- **Verilen Metin**
┄┄┄┄┄┄

Soruşturma giderek mecrasından sapıyor

ESKİ TBMM Başkanı ve AKP Manisa Milletvekili Bülent Arınç’ı Allah korumuş!

Arınç, Balçiçek Pamir’e verdiği röportajda şöyle söylüyor: "Cumhuriyet Mitingleri’ne katılırdım, tepkiden korktum."

Demek ki Arınç’ın kalbine öyle bir korku gelip yerleşmeseymiş, dünkü "Ergenekon dalgasına" takılanlardan birinin Arınç olması da mümkünmüş.

Dün Ergenekon davası kapsamında gözaltına alınan isimlere bakınca bunun pek álá mümkün olabileceğini düşünüyorum.

Aralarında demokratlıklarından hiç kuşku duymayacağım insanlar da var çünkü.

┄┄┄┄┄┄

- **Ham Veriler**
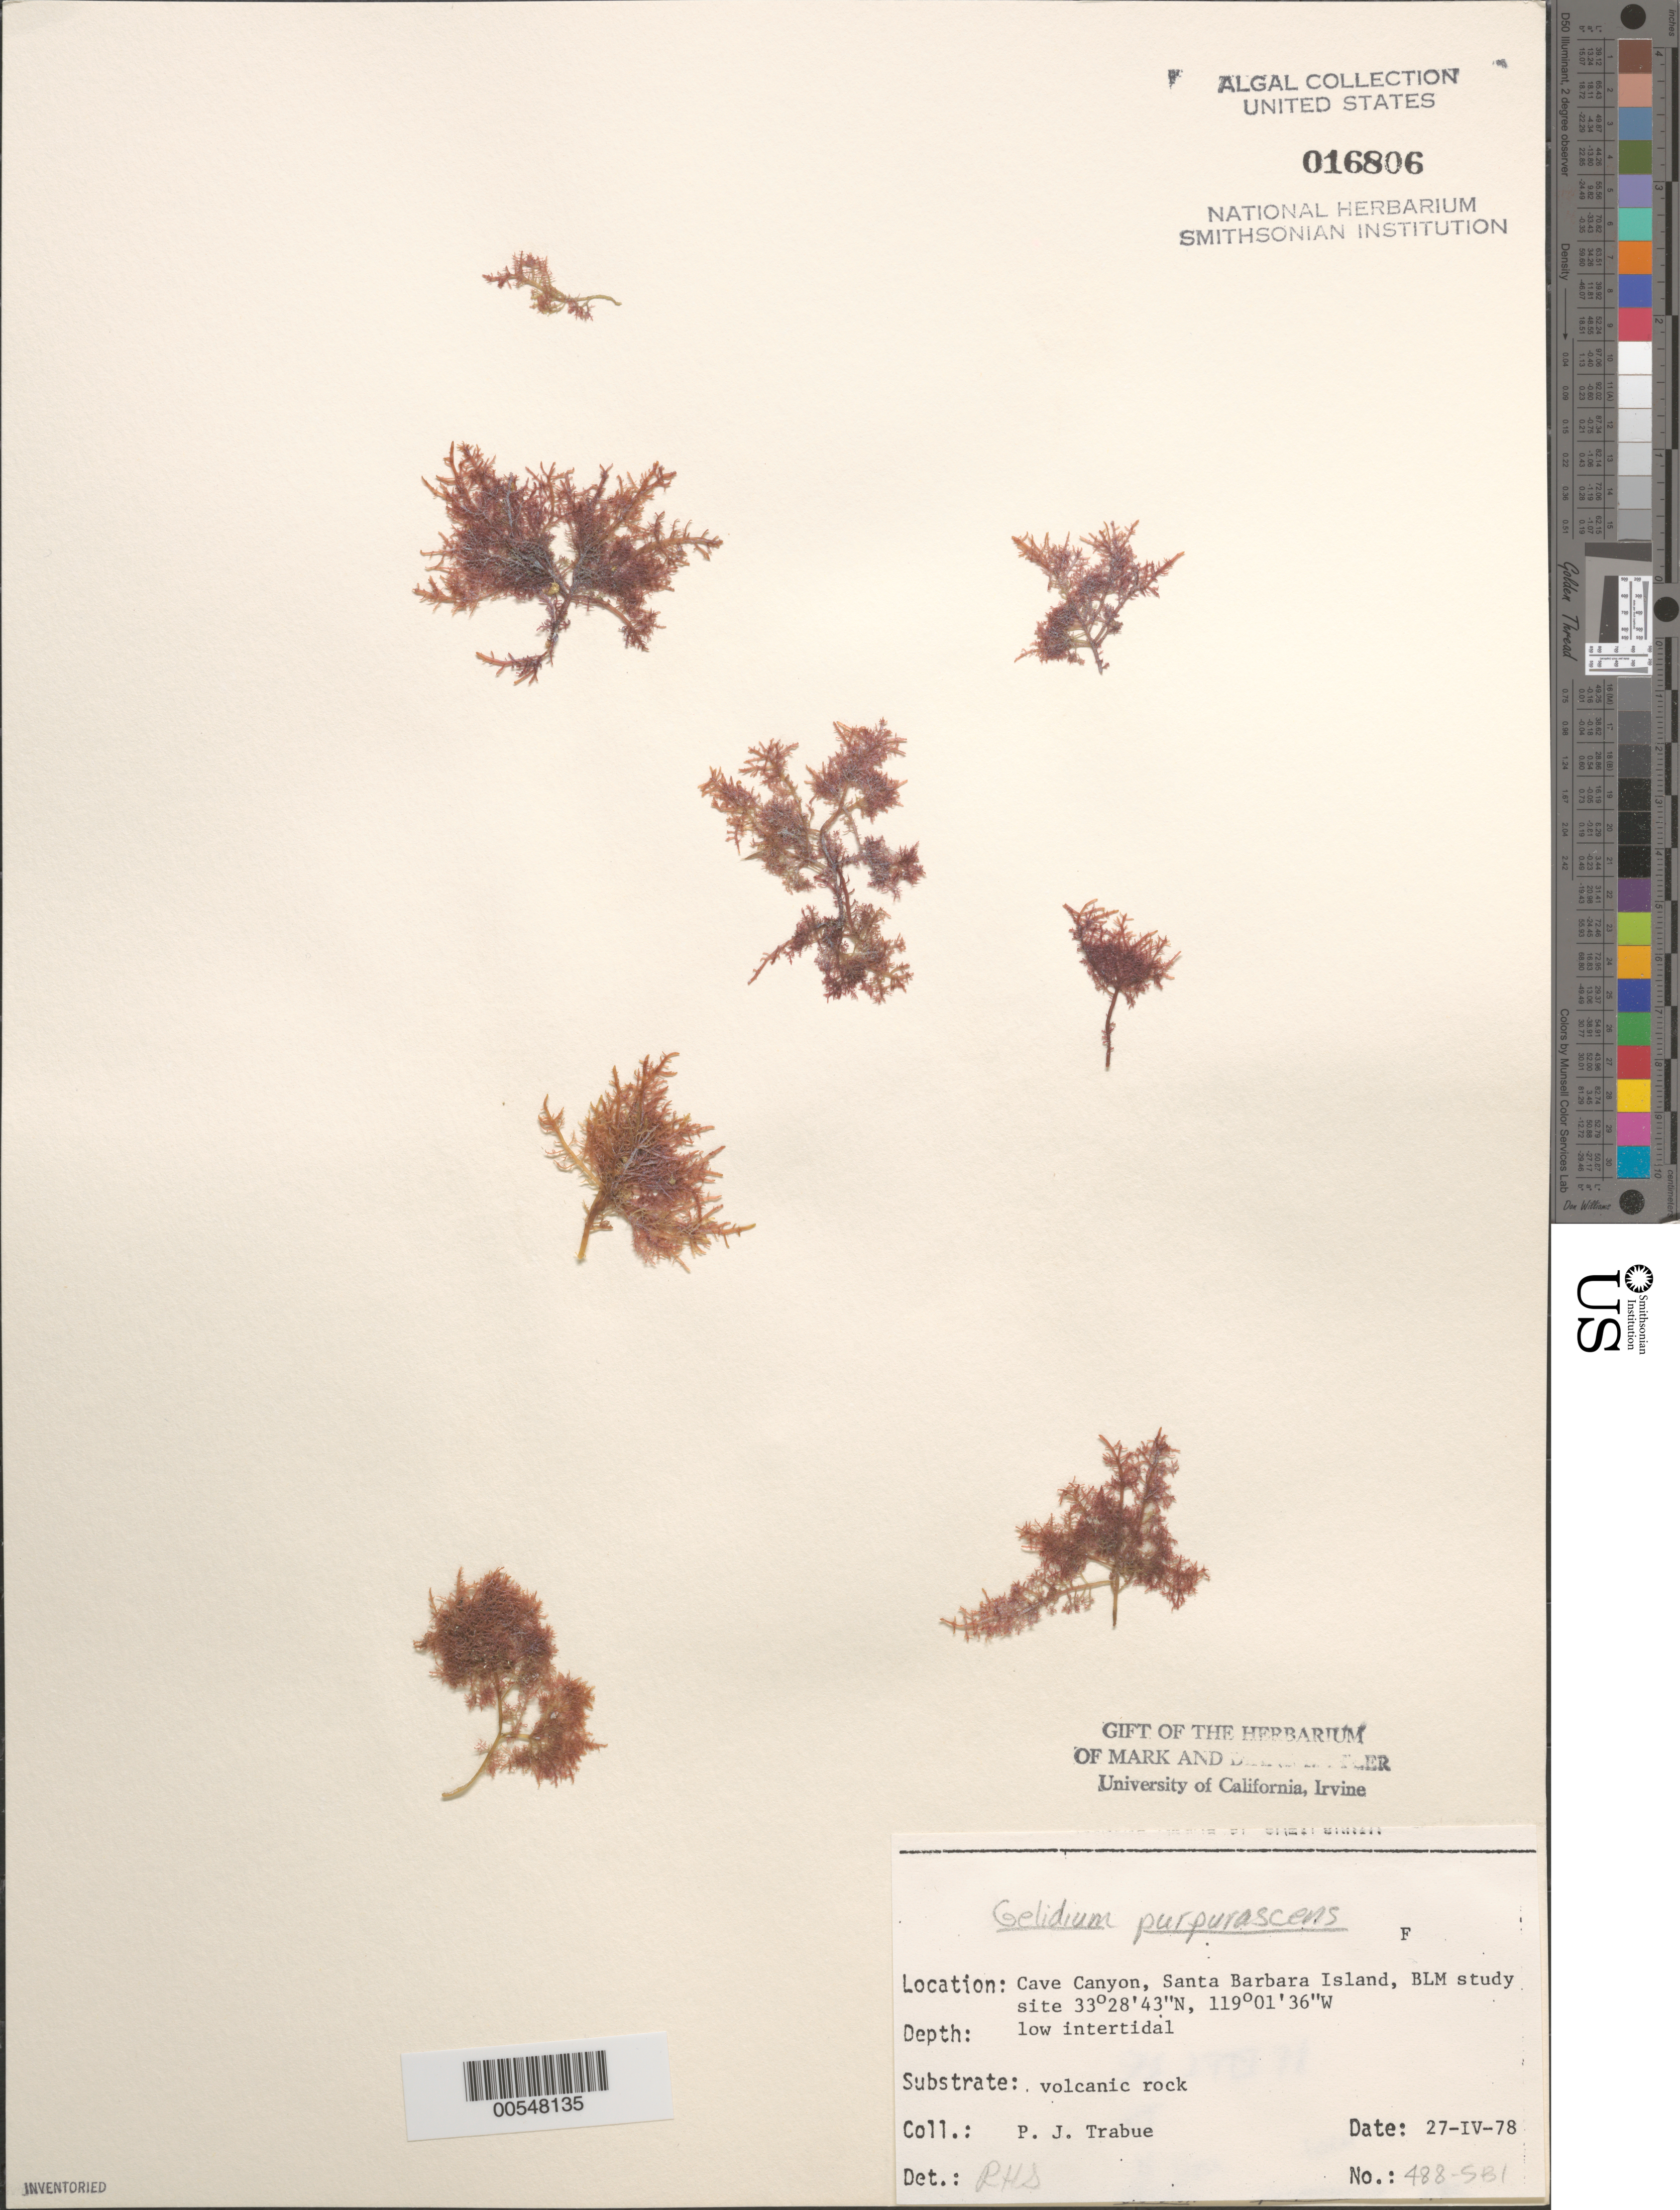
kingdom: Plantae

┄┄┄┄┄┄

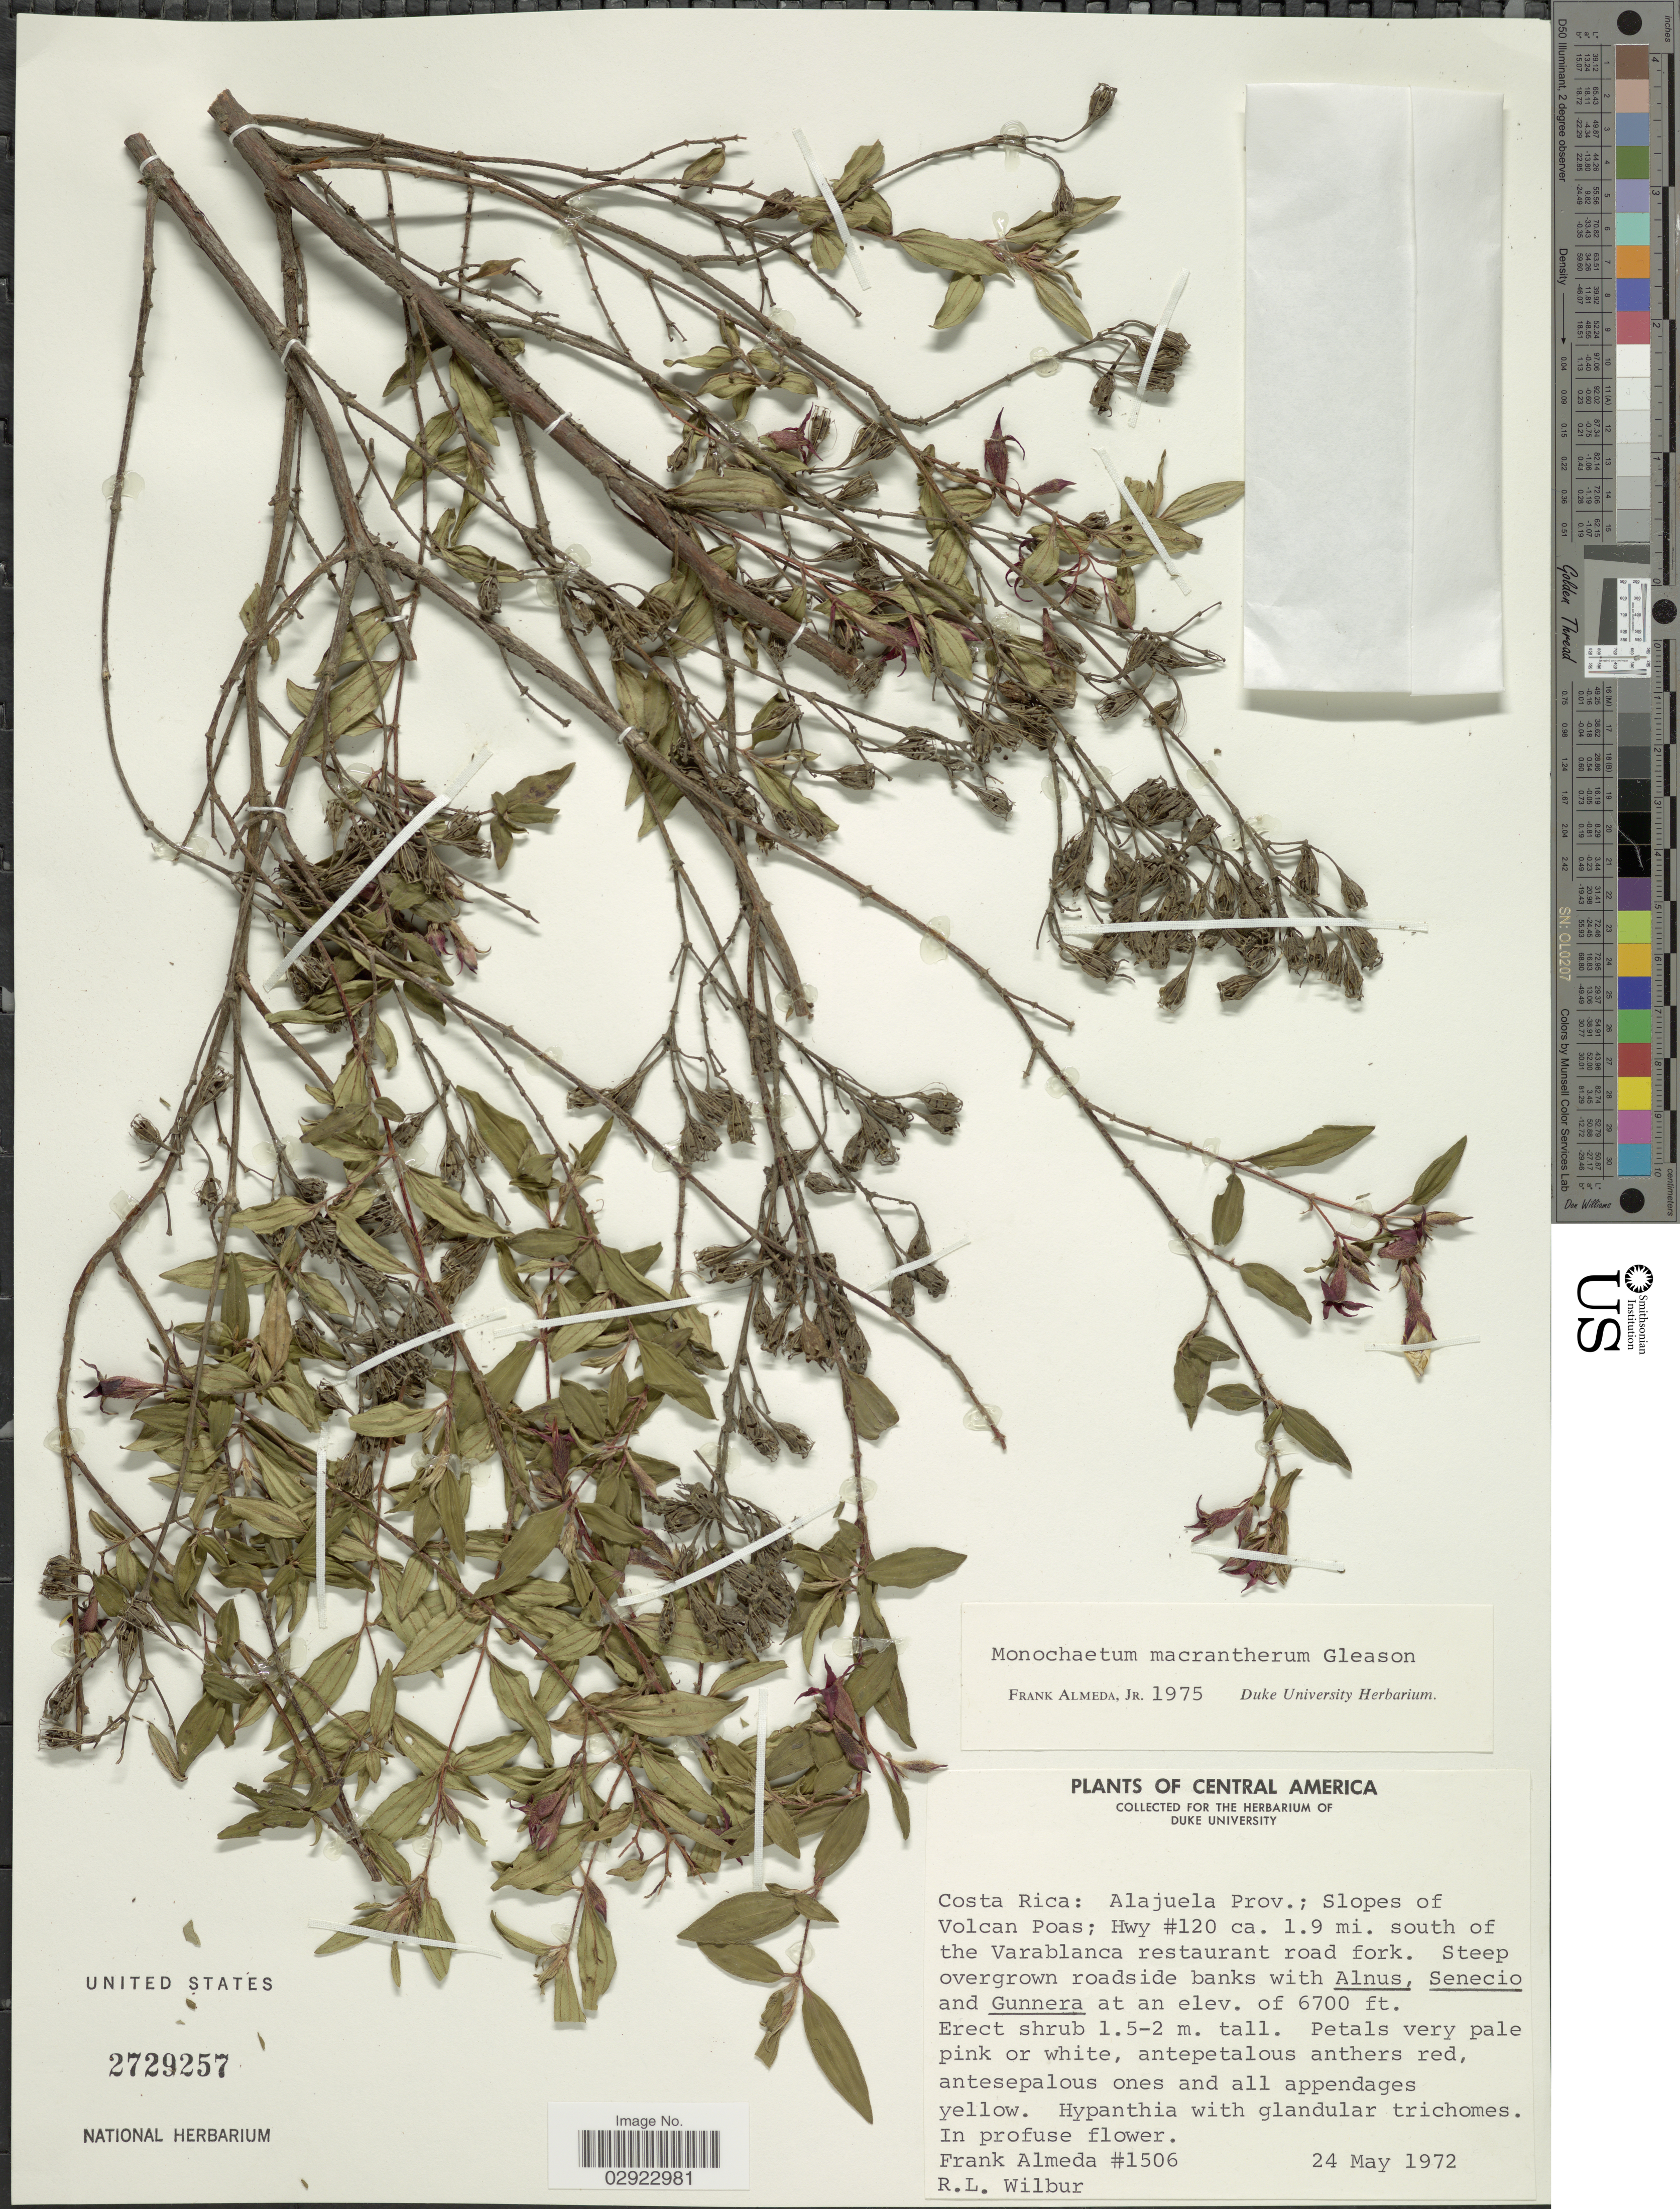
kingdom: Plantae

┄┄┄┄┄┄

- **Yapılacak İşler**
1. Ergenekon yazısında geçen kişi, kurum ve yer adlarının hepsini, her birini yalnızca bir kez yazarak listeleyin.
2. Lütfen Ergenekon yazısından bir bölümü aynen yineleyin: "Soruşturma giderek mecrasından" sözcüklerinin geçtiği yerden başlayın, "olması da mümkünmüş." sözcüklerinden sonra durun.

- **Sıralı Çıktılar**
1.
Bülent Arınç
Balçiçek Pamir
TBMM
AKP
Manisa

2.
Soruşturma giderek mecrasından sapıyor

ESKİ TBMM Başkanı ve AKP Manisa Milletvekili Bülent Arınç’ı Allah korumuş!

Arınç, Balçiçek Pamir’e verdiği röportajda şöyle söylüyor: "Cumhuriyet Mitingleri’ne katılırdım, tepkiden korktum."

Demek ki Arınç’ın kalbine öyle bir korku gelip yerleşmeseymiş, dünkü "Ergenekon dalgasına" takılanlardan birinin Arınç olması da mümkünmüş.